An FDA investigator preparing a test sample for mercury. (Photo: FDA)
Groups push for protection from mercury in seafood
Friday, July 27, 2012, 03:40 (GMT + 9)
Environmental and consumer organisations filed a lawsuit challenging the US Food and Drug Administration’s (FDA) failure to implement stricter standards to protect the public from mercury in seafood.
The lawsuit seeks a response to a 2011 petition for rules requiring seafood sellers to post signs about the danger of mercury in fish, improved health advisories for people most at-risk from mercury exposure and more stringent mercury limits for FDA-approved seafood.
“We are filing suit because the government has failed to respond to reasonable precautions protecting Americans from mercury toxicity in seafood,” said Todd Steiner, executive director of the Turtle Island Restoration Network (TIRN). “By not responding within the 180 days dictated by law, the FDA is demonstrating its lack of due diligence and its obligation to protect women of childbearing age, pregnant and nursing women, children and the most vulnerable populations from harm.”
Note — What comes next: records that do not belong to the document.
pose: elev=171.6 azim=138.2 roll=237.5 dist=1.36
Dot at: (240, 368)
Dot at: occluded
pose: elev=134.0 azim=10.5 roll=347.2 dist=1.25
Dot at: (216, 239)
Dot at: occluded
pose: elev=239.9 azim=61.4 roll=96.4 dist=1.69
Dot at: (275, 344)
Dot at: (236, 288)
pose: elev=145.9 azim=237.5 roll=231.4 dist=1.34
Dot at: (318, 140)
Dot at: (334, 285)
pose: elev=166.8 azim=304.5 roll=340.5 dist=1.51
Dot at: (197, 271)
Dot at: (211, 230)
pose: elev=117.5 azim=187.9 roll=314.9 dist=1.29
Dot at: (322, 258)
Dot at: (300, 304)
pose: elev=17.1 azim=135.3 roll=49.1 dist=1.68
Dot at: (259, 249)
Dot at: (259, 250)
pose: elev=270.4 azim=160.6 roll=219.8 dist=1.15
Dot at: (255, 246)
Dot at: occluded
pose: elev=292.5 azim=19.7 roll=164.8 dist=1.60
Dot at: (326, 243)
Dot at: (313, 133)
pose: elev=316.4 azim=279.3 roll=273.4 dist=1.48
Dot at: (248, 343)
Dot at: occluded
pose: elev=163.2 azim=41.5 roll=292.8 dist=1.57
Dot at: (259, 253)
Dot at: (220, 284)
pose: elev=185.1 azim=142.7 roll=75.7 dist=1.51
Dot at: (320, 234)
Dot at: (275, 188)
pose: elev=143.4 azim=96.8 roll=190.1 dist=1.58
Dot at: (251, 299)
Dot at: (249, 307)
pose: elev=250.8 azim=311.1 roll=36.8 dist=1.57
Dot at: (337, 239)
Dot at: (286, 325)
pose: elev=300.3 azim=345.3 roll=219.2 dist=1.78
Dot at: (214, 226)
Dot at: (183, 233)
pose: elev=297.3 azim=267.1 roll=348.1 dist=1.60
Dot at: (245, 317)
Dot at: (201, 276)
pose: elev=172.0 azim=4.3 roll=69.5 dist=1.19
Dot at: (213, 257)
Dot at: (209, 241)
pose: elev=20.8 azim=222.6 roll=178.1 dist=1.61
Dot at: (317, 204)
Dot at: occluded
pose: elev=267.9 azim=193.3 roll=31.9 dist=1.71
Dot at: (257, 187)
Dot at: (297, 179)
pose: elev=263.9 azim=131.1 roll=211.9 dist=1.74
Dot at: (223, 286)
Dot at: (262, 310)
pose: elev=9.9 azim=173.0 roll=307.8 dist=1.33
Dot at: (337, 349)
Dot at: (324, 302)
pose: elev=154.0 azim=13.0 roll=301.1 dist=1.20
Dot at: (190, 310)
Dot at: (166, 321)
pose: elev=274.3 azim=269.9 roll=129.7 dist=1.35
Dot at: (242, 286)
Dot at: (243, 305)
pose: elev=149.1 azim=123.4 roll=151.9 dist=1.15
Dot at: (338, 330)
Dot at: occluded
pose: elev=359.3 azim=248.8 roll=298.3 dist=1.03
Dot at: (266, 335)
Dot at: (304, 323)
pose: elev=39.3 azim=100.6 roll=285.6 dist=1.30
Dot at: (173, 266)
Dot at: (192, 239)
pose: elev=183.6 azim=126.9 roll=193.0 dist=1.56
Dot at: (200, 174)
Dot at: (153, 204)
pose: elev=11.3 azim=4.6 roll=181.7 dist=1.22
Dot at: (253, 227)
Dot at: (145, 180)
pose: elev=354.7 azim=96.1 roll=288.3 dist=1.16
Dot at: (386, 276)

According to the US Environmental Protection Agency (EPA), the No 1 source of mercury exposure for people in the US is contaminated seafood. The EPA calculates that 15 per cent of newborns (630,000) in the US are at risk each year to neurological defects from mercury contamination.
“By ignoring its own standards and allowing seafood that is high in mercury to be sold, the FDA is putting hundreds of thousands of unsuspecting Americans at risk of permanent nerve damage and cognitive disorders,” said David McGuire of GotMercury.org. “The FDA is putting Americans in harm’s way through its lack of advisories, enforcement and testing of our nation’s seafood supply.”
“Swordfish and many types of tuna species contain hazardous levels of mercury, yet the US government has failed to take action and continues to allow high-mercury seafood to be sold,” said Miyoko Sakashita, director of the oceans programme at the Centre for Biological Diversity.
Today’s lawsuit requests that the FDA review and update mercury standards and policies to bring the allowable mercury levels in seafood in line with levels low enough to protect vulnerable populations, such as children. The petition seeks to cut the allowable mercury level in half, from 1 part per million (ppm) to 0.5 ppm, which would harmonize it with EPA recommendations. Conservation groups also asked the FDA to require seafood retailers to post mercury-in-fish advisories wherever seafood is sold.
The petition was filed in 2011 by GotMercury.org, a project of TIRN, the Centre for Biological Diversity and the Stanford University Environmental Law Clinic. Scores of public health and environmental organizations have come out in support of the actions requested in the petition.